**Task data**
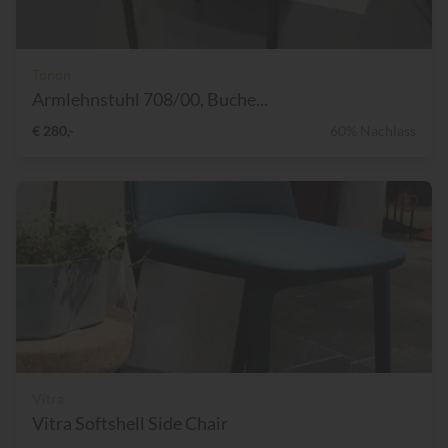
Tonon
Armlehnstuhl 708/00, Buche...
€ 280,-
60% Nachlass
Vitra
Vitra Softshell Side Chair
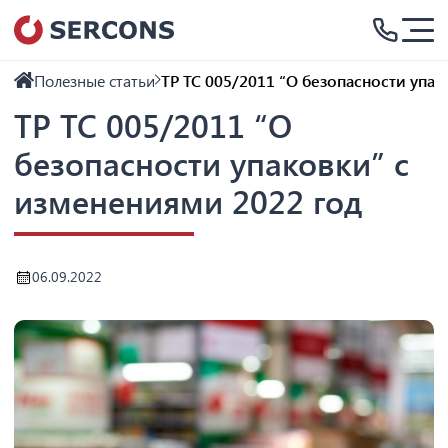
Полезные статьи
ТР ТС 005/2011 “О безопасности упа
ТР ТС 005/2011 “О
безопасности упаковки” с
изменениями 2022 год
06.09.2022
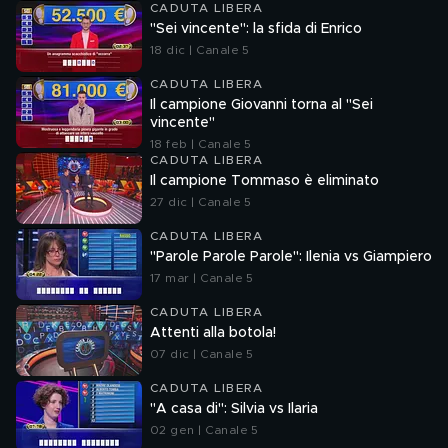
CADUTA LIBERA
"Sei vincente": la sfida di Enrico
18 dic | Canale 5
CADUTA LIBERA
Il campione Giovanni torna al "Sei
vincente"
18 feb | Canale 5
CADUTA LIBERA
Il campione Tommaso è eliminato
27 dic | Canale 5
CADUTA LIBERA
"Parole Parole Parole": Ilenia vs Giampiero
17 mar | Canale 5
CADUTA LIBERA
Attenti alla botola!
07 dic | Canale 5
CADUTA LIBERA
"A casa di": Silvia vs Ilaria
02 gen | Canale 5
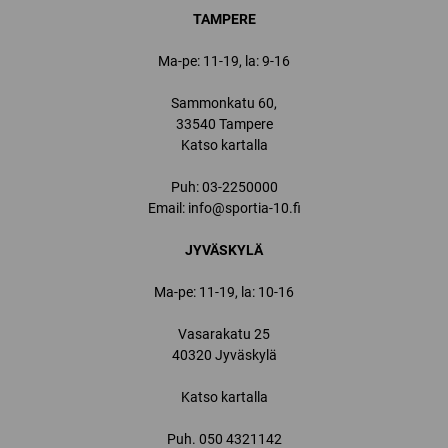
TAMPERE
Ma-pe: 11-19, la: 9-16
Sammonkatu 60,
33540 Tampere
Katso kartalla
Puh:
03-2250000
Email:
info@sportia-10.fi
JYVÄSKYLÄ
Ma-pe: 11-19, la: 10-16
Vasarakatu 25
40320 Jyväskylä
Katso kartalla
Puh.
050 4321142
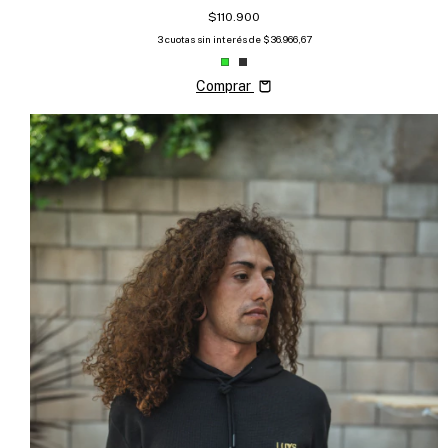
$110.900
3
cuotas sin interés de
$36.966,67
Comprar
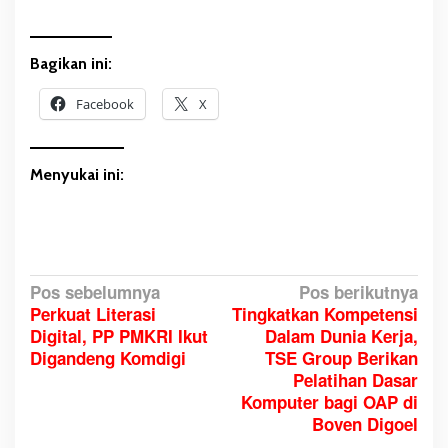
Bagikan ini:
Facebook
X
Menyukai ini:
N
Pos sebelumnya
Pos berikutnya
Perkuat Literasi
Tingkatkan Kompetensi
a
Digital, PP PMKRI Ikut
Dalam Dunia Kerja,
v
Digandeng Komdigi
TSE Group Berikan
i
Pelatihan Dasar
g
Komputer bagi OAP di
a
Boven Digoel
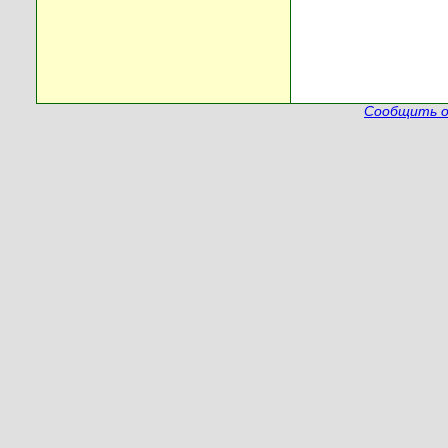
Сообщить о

**Your instructions**
When repeating the entries, leave out every picture and keep the rest exact.

**Written answer**
Tonon
Armlehnstuhl 708/00, Buche...
€ 280,-
60% Nachlass
Vitra
Vitra Softshell Side Chair
Полезные статьи
ТР ТС 005/2011 “О безопасности упа
ТР ТС 005/2011 “О
безопасности упаковки” с
изменениями 2022 год
06.09.2022
CADUTA LIBERA
"Sei vincente": la sfida di Enrico
18 dic | Canale 5
CADUTA LIBERA
Il campione Giovanni torna al "Sei
vincente"
18 feb | Canale 5
CADUTA LIBERA
Il campione Tommaso è eliminato
27 dic | Canale 5
CADUTA LIBERA
"Parole Parole Parole": Ilenia vs Giampiero
17 mar | Canale 5
CADUTA LIBERA
Attenti alla botola!
07 dic | Canale 5
CADUTA LIBERA
"A casa di": Silvia vs Ilaria
02 gen | Canale 5
TAMPERE
Ma-pe: 11-19, la: 9-16
Sammonkatu 60,
33540 Tampere
Katso kartalla
Puh:
03-2250000
Email:
info@sportia-10.fi
JYVÄSKYLÄ
Ma-pe: 11-19, la: 10-16
Vasarakatu 25
40320 Jyväskylä
Katso kartalla
Puh.
050 4321142
$110.900
3
cuotas sin interés de
$36.966,67
Comprar
Bagikan ini:
Facebook
X
Menyukai ini:
N
Pos sebelumnya
Pos berikutnya
Perkuat Literasi
Tingkatkan Kompetensi
a
Digital, PP PMKRI Ikut
Dalam Dunia Kerja,
v
Digandeng Komdigi
TSE Group Berikan
i
Pelatihan Dasar
g
Komputer bagi OAP di
a
Boven Digoel
Сообщить о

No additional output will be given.